Directive. If a line in the records below holds the string "this", count it; give only the total.

********************

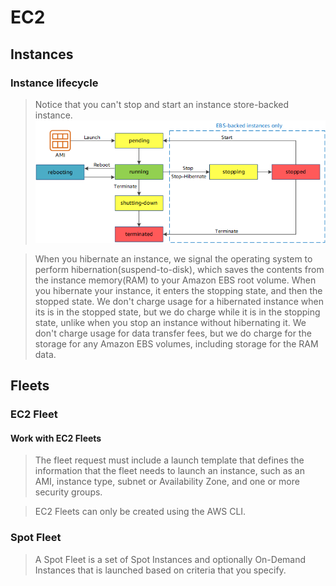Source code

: # EC2
## Instances
### Instance lifecycle
> Notice that you can't stop and start an instance store-backed instance.
> ![](img/il.png)

> When you hibernate an instance, we signal the operating system to perform hibernation(suspend-to-disk), which saves the contents from the instance memory(RAM) to your Amazon EBS root volume.
> When you hibernate your instance, it enters the stopping state, and then the stopped state. We don't charge usage for a hibernated instance when its is in the stopped state, but we do charge while it is in the stopping state, unlike when you stop an instance without hibernating it. We don't charge usage for data transfer fees, but we do charge for the storage for any Amazon EBS volumes, including storage for the RAM data.

## Fleets
### EC2 Fleet
#### Work with EC2 Fleets
> The fleet request must include a launch template that defines the information that the fleet needs to launch an instance, such as an AMI, instance type, subnet or Availability Zone, and one or more security groups.

> EC2 Fleets can only be created using the AWS CLI.

### Spot Fleet
> A Spot Fleet is a set of Spot Instances and optionally On-Demand Instances that is launched based on criteria that you specify.

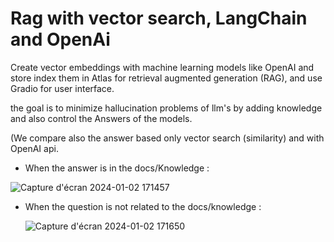# Rag with vector search, LangChain and OpenAi

Create vector embeddings with machine learning models like OpenAI and store index them in Atlas for retrieval augmented generation (RAG), and use Gradio for user interface.

the goal is to minimize hallucination problems of llm's by adding knowledge and also control the Answers of the models.

(We compare also the answer based only vector search (similarity) and with OpenAI api.

- When the answer is in the docs/Knowledge :

![Capture d'écran 2024-01-02 171457](https://github.com/issamwo/LLM_Rag_demo/assets/120108637/7472a329-1350-4d74-989e-c143a68ffa52)

- When the question is not related to the docs/knowledge :
  
  ![Capture d'écran 2024-01-02 171650](https://github.com/issamwo/LLM_Rag_demo/assets/120108637/61bee728-3c4b-403d-98f4-f2ffda15eb9a)
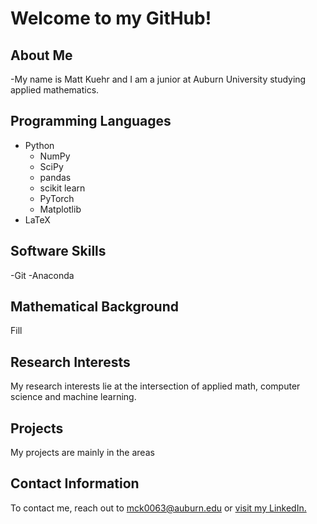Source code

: # Welcome to my GitHub!

## About Me

-My name is Matt Kuehr and I am a junior at Auburn University studying applied mathematics.

## Programming Languages

- Python
  - NumPy
  - SciPy
  - pandas
  - scikit learn
  - PyTorch
  - Matplotlib
- LaTeX

## Software Skills
-Git
-Anaconda

## Mathematical Background

Fill

## Research Interests

My research interests lie at the intersection of applied math, computer science and machine learning.

## Projects

My projects are mainly in the areas 

## Contact Information

To contact me, reach out to mck0063@auburn.edu or [visit my LinkedIn.](https://www.linkedin.com/in/matthew-kuehr-658103327/)

<!--
**MattKuehr/MattKuehr** is a ✨ _special_ ✨ repository because its `README.md` (this file) appears on your GitHub profile.

Here are some ideas to get you started:

- 🔭 I’m currently working on ...
- 🌱 I’m currently learning ...
- 👯 I’m looking to collaborate on ...
- 🤔 I’m looking for help with ...
- 💬 Ask me about ...
- 📫 How to reach me: ...
- 😄 Pronouns: ...
- ⚡ Fun fact: ...
-->
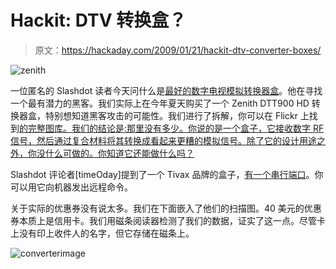 # Hackit: DTV 转换盒？

> 原文：<https://hackaday.com/2009/01/21/hackit-dtv-converter-boxes/>

![zenith](img/8046ae56e4b79c947cfaf359a117f29b.png "zenith")

一位匿名的 Slashdot 读者今天问什么是[最好的数字电视模拟转换器盒](http://ask.slashdot.org/article.pl?sid=09%2F01%2F21%2F2041220 "Slashdot | Most Hackable Coupon-Eligible DTV Converter?")。他在寻找一个最有潜力的黑客。我们实际上在今年夏天购买了一个 Zenith DTT900 HD 转换器盒，特别想知道黑客攻击的可能性。我们进行了拆解，你可以在 Flickr 上找到[的完整图库。我们的结论是:那里没有多少。你说的是一个盒子，它接收数字 RF 信号，然后通过复合材料将其转换成看起来更糟的模拟信号。除了它的设计用途之外，你没什么可做的。你知道它还能做什么吗？](http://flickr.com/photos/hackaday/sets/72157605255200131/ "Converter box teardown - a set on Flickr")

Slashdot 评论者[timeOday]提到了一个 Tivax 品牌的盒子，[有一个串行端口](http://www.avsforum.com/avs-vb/showthread.php?t=1007580&page=4 "Tivax STB-T9 EPG - AVS Forum")。你可以用它向机器发出远程命令。

关于实际的优惠券没有说太多。我们在下面嵌入了他们的扫描图。40 美元的优惠券本质上是信用卡。我们用磁条阅读器检测了我们的数据，证实了这一点。尽管卡上没有印上收件人的名字，但它存储在磁条上。

![converterimage](img/b37c32a47bde18c0fb15201360e13738.png "converterimage")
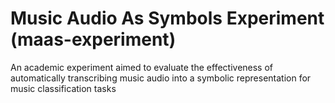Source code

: # Music Audio As Symbols Experiment (maas-experiment)

An academic experiment aimed to evaluate the effectiveness of automatically transcribing music audio into a symbolic representation for music classification tasks
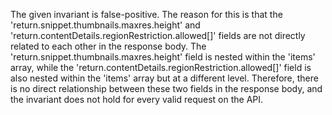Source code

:The given invariant is false-positive. The reason for this is that the 'return.snippet.thumbnails.maxres.height' and 'return.contentDetails.regionRestriction.allowed[]' fields are not directly related to each other in the response body. The 'return.snippet.thumbnails.maxres.height' field is nested within the 'items' array, while the 'return.contentDetails.regionRestriction.allowed[]' field is also nested within the 'items' array but at a different level. Therefore, there is no direct relationship between these two fields in the response body, and the invariant does not hold for every valid request on the API.
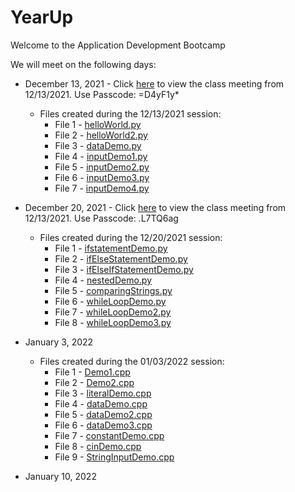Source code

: # YearUp

Welcome to the Application Development Bootcamp 

We will meet on the following days:
* December 13, 2021 - Click [here](https://yearup.zoom.us/rec/share/My7M5xGK7Fox9L6GZ1qmvIwLLimdAEkrfwMKcsV5Ye6ZrNXmlNCg8GJp2YsA5dZt.dQVMRzyNy5qYcckq) to view the class meeting from 12/13/2021. Use Passcode: =D4yF1y*
    * Files created during the 12/13/2021 session:
        * File 1 - [helloWorld.py](https://github.com/DrCarlArrington/YearUpProgrammingBootcampDec2021/blob/b0a6d982d879d1a0a8ac4965b119dd2735f6a6dd/Week%201%20-%2012-13-2021/helloWorld.py)
        * File 2 - [helloWorld2.py](https://github.com/DrCarlArrington/YearUpProgrammingBootcampDec2021/blob/4f63e6f922174ff8aaa1c98e7d2b0182410b3410/Week%201%20-%2012-13-2021/%20helloWorld2.py)
        * File 3 - [dataDemo.py](https://github.com/DrCarlArrington/YearUpProgrammingBootcampDec2021/blob/94686a5a0595c1f7a8a0dc6204bbd47dac2ba48a/Week%201%20-%2012-13-2021/dataDemo.py)
        * File 4 - [inputDemo1.py](https://github.com/DrCarlArrington/YearUpProgrammingBootcampDec2021/blob/f1e947e6152de21b1c7e37c2c00e726e99341707/Week%201%20-%2012-13-2021/inputDemo1.py)
        * File 5 - [inputDemo2.py](https://github.com/DrCarlArrington/YearUpProgrammingBootcampDec2021/blob/3a1287020bd7239fac562522a0ed7e022a01d9d5/Week%201%20-%2012-13-2021/inputDemo2.py)
        * File 6 - [inputDemo3.py](https://github.com/DrCarlArrington/YearUpProgrammingBootcampDec2021/blob/998e55e5d4c71130cd304d7e999b7ae0d321572c/Week%201%20-%2012-13-2021/inputDemo3.py)
        * File 7 - [inputDemo4.py](https://github.com/DrCarlArrington/YearUpProgrammingBootcampDec2021/blob/ec0deaab74578d8084dc5d837b99f0cd309ddffd/Week%201%20-%2012-13-2021/inputDemo4.py)


* December 20, 2021 - Click [here](https://yearup.zoom.us/rec/share/21lscW17El51M4NQoblZe4U3d_47sANa9URMRWFhHwKiEvXr6J5S-WlI6cRTHHL7.gkoqq3fEMeVvP5Ej) to view the class meeting from 12/13/2021. Use Passcode: .L7TQ6ag
     * Files created during the 12/20/2021 session:
         * File 1 - [ifstatementDemo.py](https://github.com/DrCarlArrington/YearUpProgrammingBootcampDec2021/blob/main/Week%202%20-%2012-20-2021/ifstatementDemo.py)
         * File 2 - [ifElseStatementDemo.py](https://github.com/DrCarlArrington/YearUpProgrammingBootcampDec2021/blob/main/Week%202%20-%2012-20-2021/ifElseStatementDemo.py)
         * File 3 - [ifElseIfStatementDemo.py](https://github.com/DrCarlArrington/YearUpProgrammingBootcampDec2021/blob/main/Week%202%20-%2012-20-2021/ifElseIfStatementDemo.py)
         * File 4 - [nestedDemo.py](https://github.com/DrCarlArrington/YearUpProgrammingBootcampDec2021/blob/main/Week%202%20-%2012-20-2021/nestedDemo.py)
         * File 5 - [comparingStrings.py](https://github.com/DrCarlArrington/YearUpProgrammingBootcampDec2021/blob/main/Week%202%20-%2012-20-2021/comparingStrings.py)
         * File 6 - [whileLoopDemo.py](https://github.com/DrCarlArrington/YearUpProgrammingBootcampDec2021/blob/main/Week%202%20-%2012-20-2021/whileloopDemo.py)
         * File 7 - [whileLoopDemo2.py](https://github.com/DrCarlArrington/YearUpProgrammingBootcampDec2021/blob/main/Week%202%20-%2012-20-2021/whileloopDemo2.py)
         * File 8 - [whileLoopDemo3.py](https://github.com/DrCarlArrington/YearUpProgrammingBootcampDec2021/blob/main/Week%202%20-%2012-20-2021/whileloopDemo3.py)


* January 3, 2022
    * Files created during the 01/03/2022 session:
        * File 1 - [Demo1.cpp](https://github.com/DrCarlArrington/YearUpProgrammingBootcampDec2021/blob/main/Week%203%20-%2001-03-2022/Demo1.cpp)
        * File 2 - [Demo2.cpp](https://github.com/DrCarlArrington/YearUpProgrammingBootcampDec2021/blob/main/Week%203%20-%2001-03-2022/Demo2.cpp)
        * File 3 - [literalDemo.cpp](https://github.com/DrCarlArrington/YearUpProgrammingBootcampDec2021/blob/main/Week%203%20-%2001-03-2022/literalDemo.cpp)
        * File 4 - [dataDemo.cpp](https://github.com/DrCarlArrington/YearUpProgrammingBootcampDec2021/blob/main/Week%203%20-%2001-03-2022/dataDemo.cpp)
        * File 5 - [dataDemo2.cpp](https://github.com/DrCarlArrington/YearUpProgrammingBootcampDec2021/blob/main/Week%203%20-%2001-03-2022/dataDemo2.cpp)
        * File 6 - [dataDemo3.cpp](https://github.com/DrCarlArrington/YearUpProgrammingBootcampDec2021/blob/main/Week%203%20-%2001-03-2022/dataDemo3.cpp)
        * File 7 - [constantDemo.cpp](https://github.com/DrCarlArrington/YearUpProgrammingBootcampDec2021/blob/main/Week%203%20-%2001-03-2022/constantDemo.cpp)
        * File 8 - [cinDemo.cpp](https://github.com/DrCarlArrington/YearUpProgrammingBootcampDec2021/blob/main/Week%203%20-%2001-03-2022/cinDemo.cpp)
        * File 9 - [StringInputDemo.cpp](https://github.com/DrCarlArrington/YearUpProgrammingBootcampDec2021/blob/main/Week%203%20-%2001-03-2022/StringInputDemo.cpp)


* January 10, 2022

********************

Answer to the problem. 2